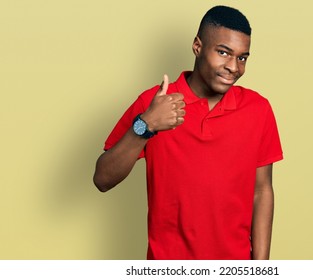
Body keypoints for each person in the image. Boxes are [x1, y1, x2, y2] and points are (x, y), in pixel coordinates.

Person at [93, 5, 283, 260]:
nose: (233, 67)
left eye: (242, 57)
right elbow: (102, 179)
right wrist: (145, 126)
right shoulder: (154, 102)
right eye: (223, 53)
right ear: (197, 46)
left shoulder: (258, 110)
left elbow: (262, 191)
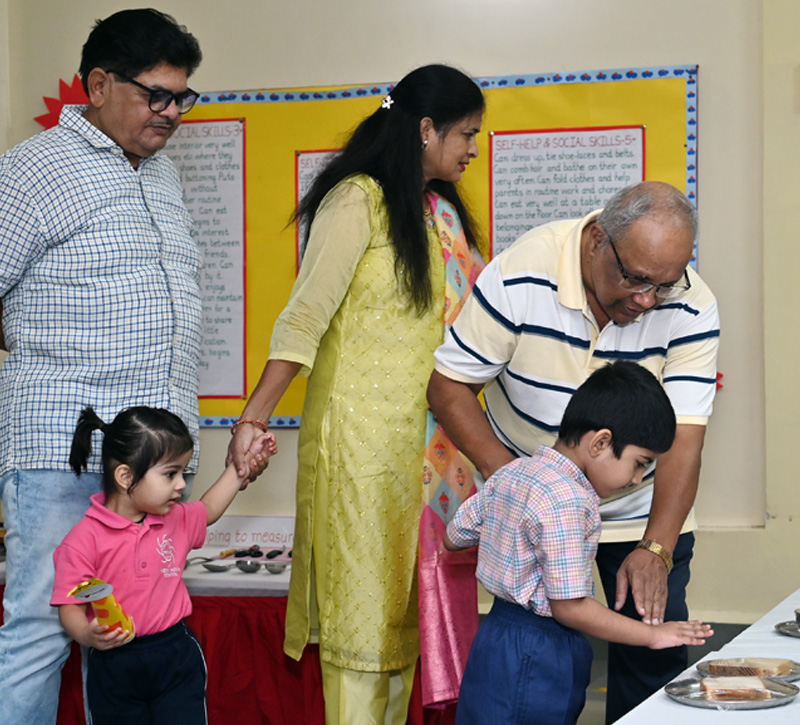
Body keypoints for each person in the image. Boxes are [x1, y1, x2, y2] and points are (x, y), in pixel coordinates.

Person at [226, 64, 486, 723]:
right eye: (466, 133)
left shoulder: (442, 214)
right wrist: (253, 418)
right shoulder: (357, 200)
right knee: (360, 627)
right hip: (361, 453)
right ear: (425, 129)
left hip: (429, 452)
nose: (473, 149)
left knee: (404, 627)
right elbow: (304, 317)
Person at [427, 180, 720, 723]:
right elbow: (448, 386)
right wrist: (517, 482)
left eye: (663, 285)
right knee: (535, 679)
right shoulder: (522, 271)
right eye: (634, 279)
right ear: (597, 241)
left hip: (643, 517)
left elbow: (684, 437)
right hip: (538, 510)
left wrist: (656, 548)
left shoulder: (693, 303)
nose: (646, 300)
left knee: (650, 670)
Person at [0, 10, 207, 724]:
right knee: (41, 628)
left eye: (182, 96)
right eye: (157, 94)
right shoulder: (32, 170)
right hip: (62, 448)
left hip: (152, 455)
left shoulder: (164, 175)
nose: (171, 112)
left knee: (128, 632)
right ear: (97, 84)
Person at [444, 361, 713, 725]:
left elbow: (454, 536)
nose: (637, 479)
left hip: (493, 638)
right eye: (639, 463)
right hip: (539, 649)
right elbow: (569, 608)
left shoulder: (512, 472)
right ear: (600, 442)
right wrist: (651, 635)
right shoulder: (568, 500)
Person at [50, 406, 275, 723]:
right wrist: (86, 635)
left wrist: (242, 467)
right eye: (171, 474)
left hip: (176, 655)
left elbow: (209, 508)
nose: (181, 484)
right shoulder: (82, 540)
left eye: (183, 472)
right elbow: (70, 607)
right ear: (126, 476)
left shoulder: (175, 519)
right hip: (114, 666)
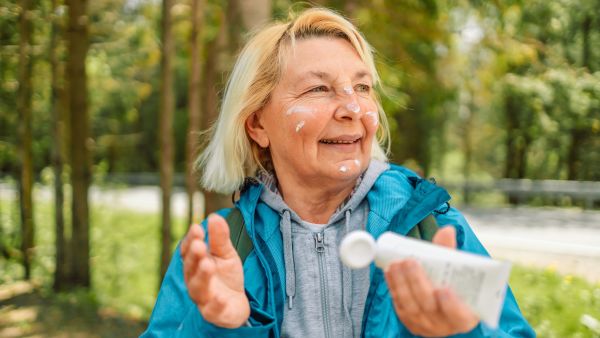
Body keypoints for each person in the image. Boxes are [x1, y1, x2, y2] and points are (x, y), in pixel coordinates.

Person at [141, 7, 535, 338]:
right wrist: (218, 327)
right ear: (257, 123)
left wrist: (462, 333)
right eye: (318, 89)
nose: (353, 109)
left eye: (362, 88)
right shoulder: (219, 248)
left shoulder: (433, 228)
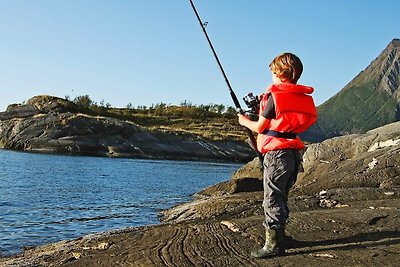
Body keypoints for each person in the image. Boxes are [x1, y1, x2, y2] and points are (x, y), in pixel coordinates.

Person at [238, 52, 317, 258]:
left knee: (272, 199)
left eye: (273, 73)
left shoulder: (275, 96)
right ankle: (281, 236)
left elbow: (258, 127)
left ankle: (273, 245)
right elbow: (280, 121)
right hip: (292, 154)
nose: (272, 77)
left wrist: (243, 120)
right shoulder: (298, 97)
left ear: (281, 74)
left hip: (276, 156)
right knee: (281, 196)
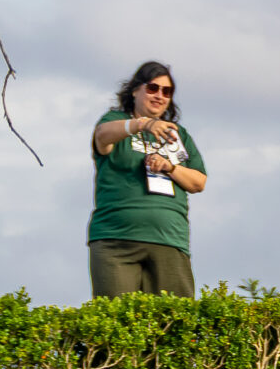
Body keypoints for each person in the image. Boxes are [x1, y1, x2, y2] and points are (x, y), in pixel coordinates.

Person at [88, 61, 209, 297]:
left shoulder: (179, 134)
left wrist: (170, 167)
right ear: (135, 90)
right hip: (117, 239)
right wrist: (142, 124)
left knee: (174, 324)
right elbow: (102, 136)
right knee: (116, 323)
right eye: (153, 88)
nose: (160, 96)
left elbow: (199, 182)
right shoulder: (115, 120)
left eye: (167, 91)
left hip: (169, 239)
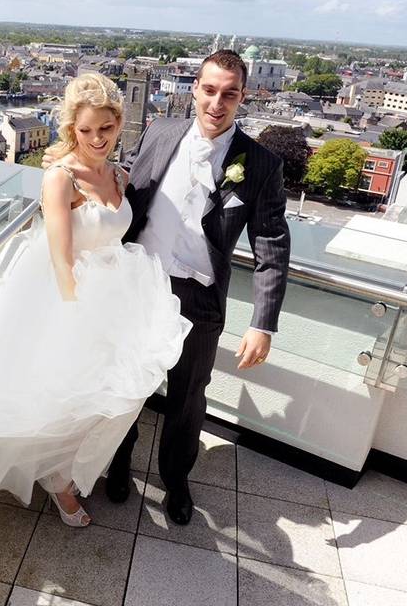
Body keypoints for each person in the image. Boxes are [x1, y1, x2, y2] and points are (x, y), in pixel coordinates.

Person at [0, 73, 191, 527]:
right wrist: (77, 316)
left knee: (102, 400)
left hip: (117, 297)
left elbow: (117, 234)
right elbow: (60, 258)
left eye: (106, 129)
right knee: (59, 399)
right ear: (72, 127)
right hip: (66, 300)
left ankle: (64, 472)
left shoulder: (120, 174)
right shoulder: (60, 178)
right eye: (86, 129)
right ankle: (58, 482)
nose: (97, 139)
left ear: (118, 125)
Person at [102, 50, 291, 525]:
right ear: (194, 89)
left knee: (188, 397)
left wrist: (263, 323)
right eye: (209, 89)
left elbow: (271, 243)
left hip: (198, 296)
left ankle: (176, 480)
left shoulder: (261, 163)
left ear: (244, 96)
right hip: (136, 282)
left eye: (230, 93)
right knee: (127, 382)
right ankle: (119, 462)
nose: (217, 102)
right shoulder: (159, 132)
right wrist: (70, 166)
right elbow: (124, 182)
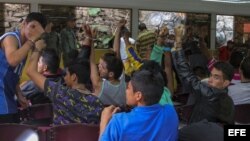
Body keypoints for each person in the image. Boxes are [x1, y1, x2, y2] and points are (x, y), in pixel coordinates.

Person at [26, 38, 104, 125]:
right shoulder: (97, 103)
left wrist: (37, 49)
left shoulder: (59, 92)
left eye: (66, 75)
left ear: (74, 77)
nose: (64, 78)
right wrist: (90, 40)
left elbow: (30, 71)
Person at [172, 25, 235, 124]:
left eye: (216, 77)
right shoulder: (228, 99)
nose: (210, 80)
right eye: (210, 75)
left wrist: (178, 42)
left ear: (226, 83)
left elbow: (187, 76)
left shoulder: (210, 94)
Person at [99, 70, 179, 141]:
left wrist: (104, 121)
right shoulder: (170, 112)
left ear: (138, 96)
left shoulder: (119, 122)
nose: (126, 91)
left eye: (128, 88)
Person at [0, 12, 47, 123]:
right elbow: (12, 60)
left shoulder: (25, 46)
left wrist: (19, 94)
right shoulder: (11, 38)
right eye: (32, 26)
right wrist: (32, 40)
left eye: (37, 30)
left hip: (7, 98)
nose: (33, 31)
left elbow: (14, 73)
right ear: (24, 24)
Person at [88, 24, 126, 106]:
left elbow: (91, 61)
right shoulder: (122, 79)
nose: (99, 66)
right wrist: (118, 28)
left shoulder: (100, 85)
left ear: (111, 74)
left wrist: (91, 39)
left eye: (102, 67)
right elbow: (116, 51)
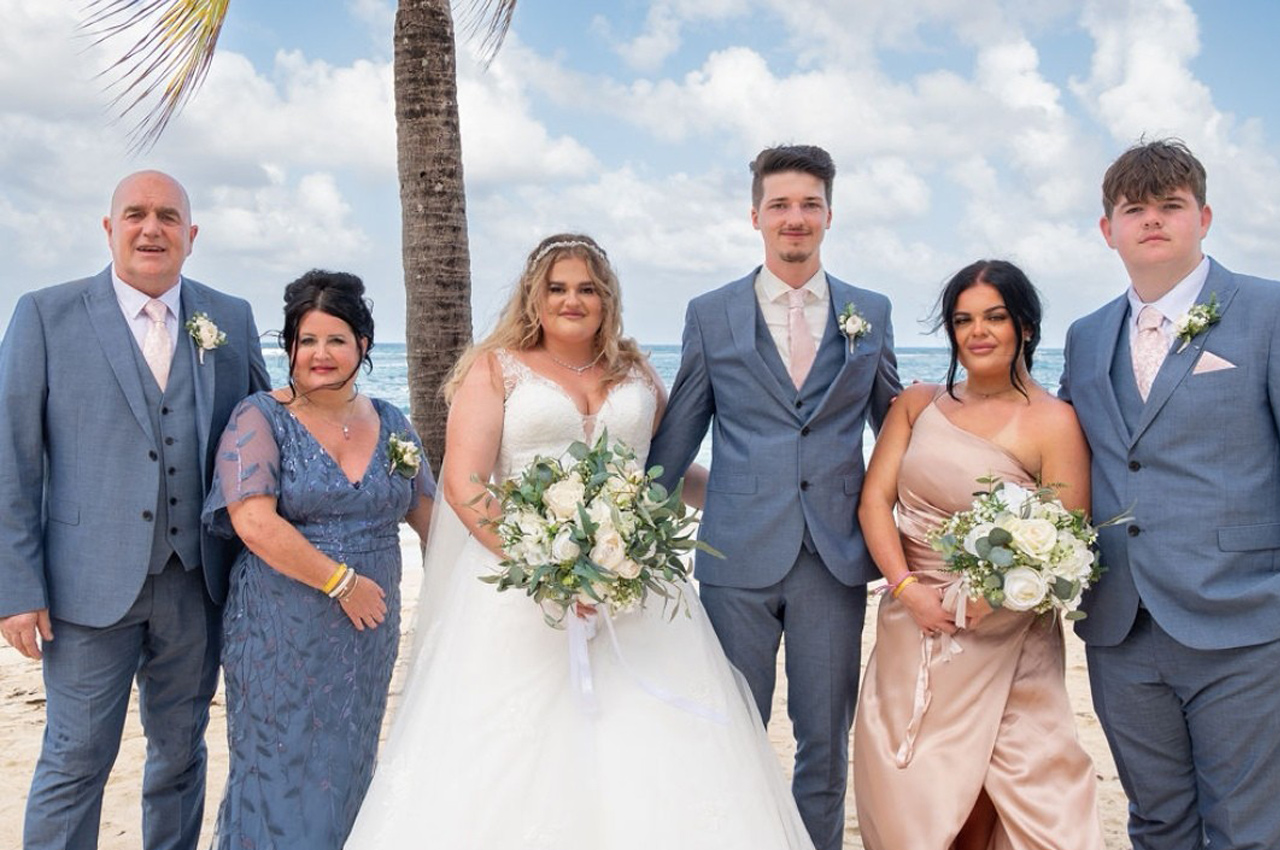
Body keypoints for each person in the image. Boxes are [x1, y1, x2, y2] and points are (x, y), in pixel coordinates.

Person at [344, 234, 816, 849]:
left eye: (587, 288)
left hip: (636, 589)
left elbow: (666, 474)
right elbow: (465, 484)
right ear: (533, 298)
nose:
--------
* TASK GOAL *
Only one stretch of the material above is wanted: the line containing "left wrist: (242, 467)" through the line containing "left eye: (362, 88)". Restate it word for word, minus the pictures.

* RESPONSE TO THE TASK *
left wrist: (242, 467)
right eye: (171, 474)
left hip: (176, 655)
left elbow: (209, 508)
nose: (181, 484)
right shoulder: (82, 540)
left eye: (183, 472)
right elbow: (70, 607)
right ear: (126, 476)
left shoulder: (175, 519)
right hip: (114, 666)
Body keypoints for each person in the image. Boxes are [x1, y1, x2, y2] and points are (x, y), in pixel coordinates.

Person at [141, 7, 535, 338]:
right wrist: (218, 327)
right ear: (257, 123)
left wrist: (462, 333)
right eye: (318, 89)
nose: (353, 109)
left eye: (362, 88)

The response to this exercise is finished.